Becket urges federal appeals court to protect religious speech
WASHINGTON – Becket filed a friend-of-the-court brief yesterday urging the full U.S. Court of Appeals for the First Circuit to protect government employees’ private speech from state censorship. In Hussey v. City of Cambridge, a divided three-judge panel on the First Circuit ruled that government employers can punish private employee speech they deem too “disparaging”—giving officials broad power to silence off-duty speech they dislike or find politically inconvenient. Earlier this year, the full First Circuit agreed to rehear the case “en banc,” meaning in front of all active judges on the court. Becket’s brief warns that the “disparagement” standard uniquely threatens the free speech of religious Americans working for the government.
Brian Hussey is a Cambridge, Massachusetts police officer with over two decades of service on the force. In February 2021, he posted a short comment on his private Facebook page criticizing the decision to name a federal police-reform bill after George Floyd. He then decided to delete the post within a few hours. But after the police department received a complaint about the post, it placed him on administrative leave for nearly two months and suspended him without pay for four days. Hussey sued the City, and last year a divided panel on the First Circuit upheld the punishment, finding that the “disparaging” nature of his post meant it was entitled to less constitutional protection than ordinary political speech.
“Americans don’t lose their right to speak their mind when they take a government job,” said Adèle Keim, senior counsel at Becket. “Someone who doesn’t like your politics—or your religion—shouldn’t be able to get you fired because of something you said to your friends outside of work.”
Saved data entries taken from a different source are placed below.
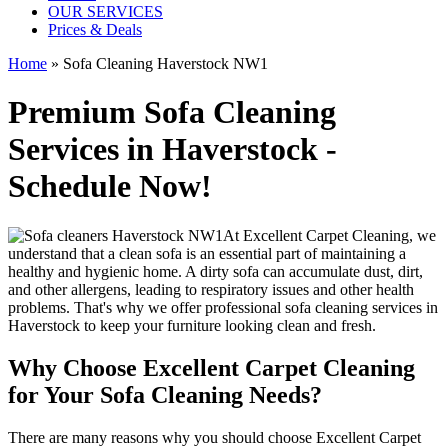
OUR SERVICES
Prices & Deals
Home
»
Sofa Cleaning Haverstock NW1
Premium Sofa Cleaning
Services in Haverstock -
Schedule Now!
At
Excellent Carpet Cleaning
, we
understand that a clean sofa is an essential part of maintaining a
healthy and hygienic home. A dirty sofa can accumulate dust, dirt,
and other allergens, leading to respiratory issues and other health
problems. That's why we offer
professional sofa cleaning services in
Haverstock
to keep your furniture looking clean and fresh.
Why Choose Excellent Carpet Cleaning
for Your Sofa Cleaning Needs?
There are many reasons why you should
choose Excellent Carpet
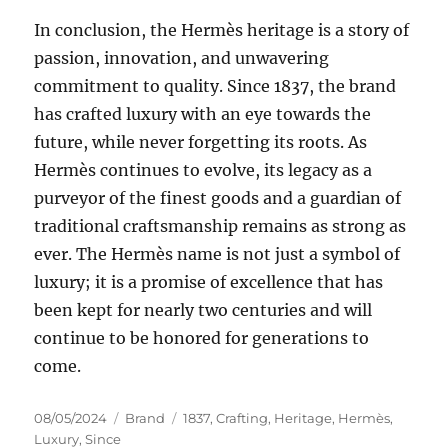
In conclusion, the Hermès heritage is a story of
passion, innovation, and unwavering
commitment to quality. Since 1837, the brand
has crafted luxury with an eye towards the
future, while never forgetting its roots. As
Hermès continues to evolve, its legacy as a
purveyor of the finest goods and a guardian of
traditional craftsmanship remains as strong as
ever. The Hermès name is not just a symbol of
luxury; it is a promise of excellence that has
been kept for nearly two centuries and will
continue to be honored for generations to
come.
Posted
Categories
Tags
08/05/2024
Brand
1837
,
Crafting
,
Heritage
,
Hermès
,
on
Luxury
,
Since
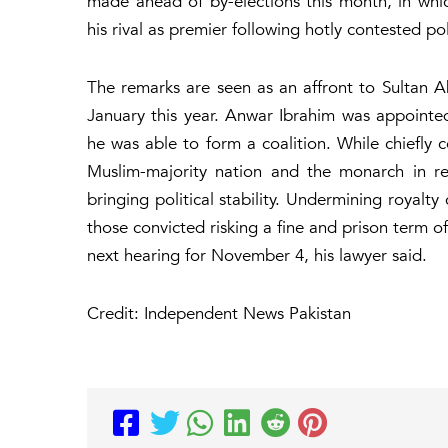
made ahead of by-elections this month, in whi
his rival as premier following hotly contested pol
The remarks are seen as an affront to Sultan 
January this year. Anwar Ibrahim was appointe
he was able to form a coalition. While chiefly c
Muslim-majority nation and the monarch in re
bringing political stability. Undermining royalt
those convicted risking a fine and prison term 
next hearing for November 4, his lawyer said.
Credit: Independent News Pakistan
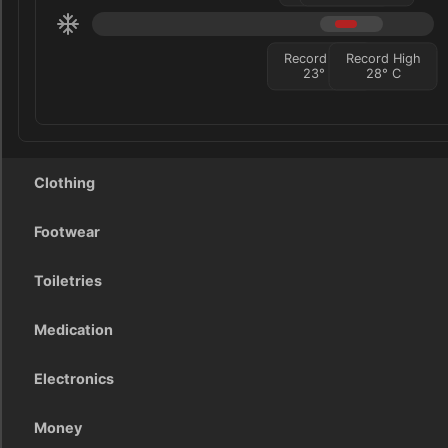
Record Low
Record High
23
°
C
28
°
C
Clothing
Footwear
Toiletries
Medication
Electronics
Money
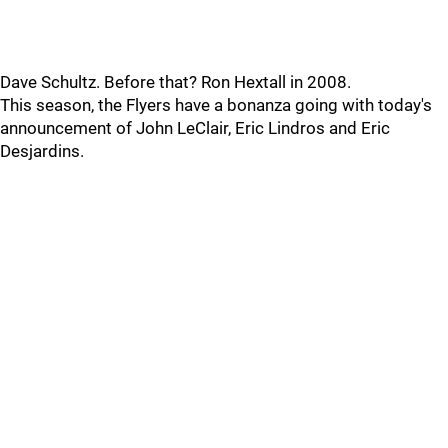
Dave Schultz. Before that? Ron Hextall in 2008.
This season, the Flyers have a bonanza going with today's
announcement of John LeClair, Eric Lindros and Eric
Desjardins.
If allowed to stand, the panel’s anti-disparagement rule would create a slippery slope, giving governments across the political spectrum vast discretion to silence employee speech they dislike. One administration might use it to censor criticism of a sitting president or advocacy for gun rights. Another might use it to punish pro-life advocacy or traditional religious views on marriage and sexuality. Once “disparaging” becomes the label that decides whether speech is protected, the loudest opponents get power over what government employees are allowed to say. Religious speech is especially at risk, because many religious believers hold views that differ from social consensus on deeply contested issues. Becket’s brief urges the full court to reject the panel’s standard and to reaffirm that speech does not lose protection simply because the speaker works for the government.
“The Supreme Court rejected McCarthyism in 1968,” said Keim. “The First Circuit should remind New England that when government employees talk politics or religion on their own time, the Constitution protects them.”
Oral argument in the case is scheduled for April 8, 2026.